该方法选择了异构存储策略以及块置放策略,并基于这些策略选择合适的DataNode。进入blockplacement.chooseTarget()(BlockPlacementPolicyDefault)。

  private DatanodeStorageInfo[] chooseTarget(int numOfReplicas,
                                    Node writer,
                                    List<DatanodeStorageInfo> chosenStorage,
                                    boolean returnChosenNodes,
                                    Set<Node> excludedNodes,
                                    long blocksize,
                                    final BlockStoragePolicy storagePolicy,
                                    EnumSet<AddBlockFlag> addBlockFlags,
                                    EnumMap<StorageType, Integer> sTypes) {
    if (numOfReplicas == 0 || clusterMap.getNumOfLeaves()==0) {
      return DatanodeStorageInfo.EMPTY_ARRAY;
    }
      
    if (excludedNodes == null) {
      excludedNodes = new HashSet<>();
    }
    
    // 获取 idx0->待分配的节点数;idx1->单机架上最多分配几个副本
    int[] result = getMaxNodesPerRack(chosenStorage.size(), numOfReplicas);  
    numOfReplicas = result[0];
    int maxNodesPerRack = result[1];
    
    // 将已选择的节点加入ExcludedNodes防止重复选择
    for (DatanodeStorageInfo storage : chosenStorage) {
      // add localMachine and related nodes to excludedNodes
      addToExcludedNodes(storage.getDatanodeDescriptor(), excludedNodes);
    }

    List<DatanodeStorageInfo> results = null;
    Node localNode = null;
    // 是否忽略stale的节点(NameNode一定时间没收到其心跳)
    boolean avoidStaleNodes = (stats != null
        && stats.isAvoidingStaleDataNodesForWrite());
    // 是否排除本机
    boolean avoidLocalNode = (addBlockFlags != null
        && addBlockFlags.contains(AddBlockFlag.NO_LOCAL_WRITE)
        && writer != null
        && !excludedNodes.contains(writer));
    // Attempt to exclude local node if the client suggests so. If no enough
    // nodes can be obtained, it falls back to the default block placement
    // policy.

-------------------------

练习任务 ▸
(a) 在 chooseTarget 代码中，当 numOfReplicas 为 0 或 clusterMap.getNumOfLeaves() 为 0 时，方法返回什么？
(b) 列出 chooseTarget 代码中所有用中文写的注释。
(c) 从最后一行注释之后接着往下写 chooseTarget 代码。
接下来的材料自成一体，与 chooseTarget 代码没有关联。

所示材料 ▸
-------------------------

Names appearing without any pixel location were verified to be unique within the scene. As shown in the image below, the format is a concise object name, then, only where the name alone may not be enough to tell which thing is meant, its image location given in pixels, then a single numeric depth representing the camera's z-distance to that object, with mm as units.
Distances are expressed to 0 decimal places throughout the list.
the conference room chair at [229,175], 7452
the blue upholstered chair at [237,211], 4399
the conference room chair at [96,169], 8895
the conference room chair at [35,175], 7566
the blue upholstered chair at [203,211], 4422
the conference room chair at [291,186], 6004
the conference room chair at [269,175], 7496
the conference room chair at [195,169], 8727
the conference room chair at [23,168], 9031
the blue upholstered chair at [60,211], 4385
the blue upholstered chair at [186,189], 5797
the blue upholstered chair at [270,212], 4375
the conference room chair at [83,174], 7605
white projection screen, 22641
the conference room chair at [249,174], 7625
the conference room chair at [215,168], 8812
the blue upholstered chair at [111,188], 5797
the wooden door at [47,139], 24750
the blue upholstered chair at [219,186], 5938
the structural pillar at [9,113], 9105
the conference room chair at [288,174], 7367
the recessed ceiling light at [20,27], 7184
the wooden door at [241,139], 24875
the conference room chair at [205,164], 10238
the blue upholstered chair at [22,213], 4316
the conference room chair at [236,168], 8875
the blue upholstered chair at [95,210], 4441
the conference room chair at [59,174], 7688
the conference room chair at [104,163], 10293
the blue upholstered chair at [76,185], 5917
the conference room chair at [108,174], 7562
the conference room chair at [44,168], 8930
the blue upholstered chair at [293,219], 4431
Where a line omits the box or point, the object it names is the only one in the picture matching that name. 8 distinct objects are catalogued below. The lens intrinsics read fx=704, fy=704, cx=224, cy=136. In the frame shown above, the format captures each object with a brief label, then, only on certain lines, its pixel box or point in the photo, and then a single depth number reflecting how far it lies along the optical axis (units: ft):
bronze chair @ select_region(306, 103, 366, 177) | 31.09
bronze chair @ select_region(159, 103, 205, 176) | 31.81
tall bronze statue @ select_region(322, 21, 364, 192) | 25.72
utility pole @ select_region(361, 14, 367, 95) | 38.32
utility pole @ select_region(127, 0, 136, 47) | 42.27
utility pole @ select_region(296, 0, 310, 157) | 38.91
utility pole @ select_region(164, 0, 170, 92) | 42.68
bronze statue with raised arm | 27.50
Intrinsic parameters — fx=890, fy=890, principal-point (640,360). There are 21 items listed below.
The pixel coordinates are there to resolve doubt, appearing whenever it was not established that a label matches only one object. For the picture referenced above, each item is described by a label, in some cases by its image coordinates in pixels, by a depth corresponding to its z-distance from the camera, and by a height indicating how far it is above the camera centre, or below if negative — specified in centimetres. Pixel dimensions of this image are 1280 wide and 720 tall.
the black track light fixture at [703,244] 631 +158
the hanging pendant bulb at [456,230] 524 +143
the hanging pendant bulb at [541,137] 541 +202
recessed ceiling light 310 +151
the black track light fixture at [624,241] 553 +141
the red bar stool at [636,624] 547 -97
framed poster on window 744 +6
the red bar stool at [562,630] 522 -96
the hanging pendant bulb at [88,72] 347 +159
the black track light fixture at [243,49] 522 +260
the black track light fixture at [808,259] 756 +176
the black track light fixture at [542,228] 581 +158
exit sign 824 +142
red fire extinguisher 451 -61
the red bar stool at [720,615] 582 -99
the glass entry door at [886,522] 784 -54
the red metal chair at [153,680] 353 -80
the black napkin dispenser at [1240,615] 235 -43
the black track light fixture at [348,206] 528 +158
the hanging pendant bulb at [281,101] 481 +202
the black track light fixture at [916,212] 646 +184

-------------------------

参考答案 ▸
(a) DatanodeStorageInfo.EMPTY_ARRAY

(b)
- 获取 idx0->待分配的节点数;idx1->单机架上最多分配几个副本
- 将已选择的节点加入ExcludedNodes防止重复选择
- 是否忽略stale的节点(NameNode一定时间没收到其心跳)
- 是否排除本机

(c)
    if (avoidLocalNode) {
      results = new ArrayList<>(chosenStorage);
      Set<Node> excludedNodeCopy = new HashSet<>(excludedNodes);
      if (writer != null) {
        // 排除本机
        excludedNodeCopy.add(writer);
      }
      localNode = chooseTarget(numOfReplicas, writer,
          excludedNodeCopy, blocksize, maxNodesPerRack, results,
          avoidStaleNodes, storagePolicy,
          EnumSet.noneOf(StorageType.class), results.isEmpty(), sTypes);
      if (results.size() < numOfReplicas) {
        // not enough nodes; discard results and fall back
        results = null;
      }
    }
    if (results == null) {
      results = new ArrayList<>(chosenStorage);
      // 获取节点
      localNode = chooseTarget(numOfReplicas, writer, excludedNodes,  
          blocksize, maxNodesPerRack, results, avoidStaleNodes,
          storagePolicy, EnumSet.noneOf(StorageType.class), results.isEmpty(),
          sTypes);
    }

    if (!returnChosenNodes) {
      results.removeAll(chosenStorage);
    }
      
    // sorting nodes to form a pipeline 
    // 根据网络距离排序
    return getPipeline(
        (writer != null && writer instanceof DatanodeDescriptor) ? writer
            : localNode,
        results.toArray(new DatanodeStorageInfo[results.size()]));
  }

这里着重关注chooseTarget()getPipeline()。首先是chooseTarget()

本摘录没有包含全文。